In any case, the annotation burden only exists where it's actually needed to enable orphan implementations.

And either way, multiple different impls can safely coexist within the overall set of code that's linked together, with everything being statically checked at compile time.

thunderseethe 3 days ago | parent [-]

I think rather than at odds with without.boats is saying, this is very much aligned with what they are suggesting. While not literally `use A::impl std::hash::Hash for i32` is for all intents and purposes naming the impl.

Similarly, `HashMap<i32 + A::impl Hash, V>` is what they are talking about when they refer to parameterizing code on the impl chosen.

atq2119 3 days ago | parent [-]

Essentially, yes.
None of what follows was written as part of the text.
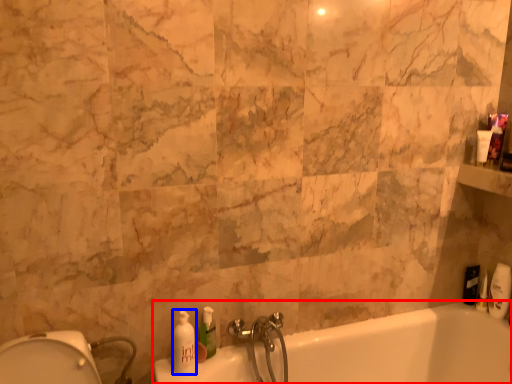
Question: Which point is closer to the camera, bathtub (highlighted by a red box) or soap dispenser (highlighted by a blue box)?

Choices:
 (A) bathtub
 (B) soap dispenser

Answer: (A)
What I don't see is their claim that it's a "much greater annotation burden". Compared to what? Rust today just doesn't allow this at all, and if you use a wrapper type to simulate it, you definitely end up with more "annotations" (boilerplate).

couchand 3 days ago | parent [-]

FWIW It's not at all clear to me how this requirement would be implemented in practice: "This syntax would explicitly be limited to orphan implementations."

atq2119 3 days ago | parent [-]

Maybe I'm missing something, but the compiler can tell whether an implementation is an orphan. That's how you get an error message today if you try to write one. So I don't know what difficulty you have in mind.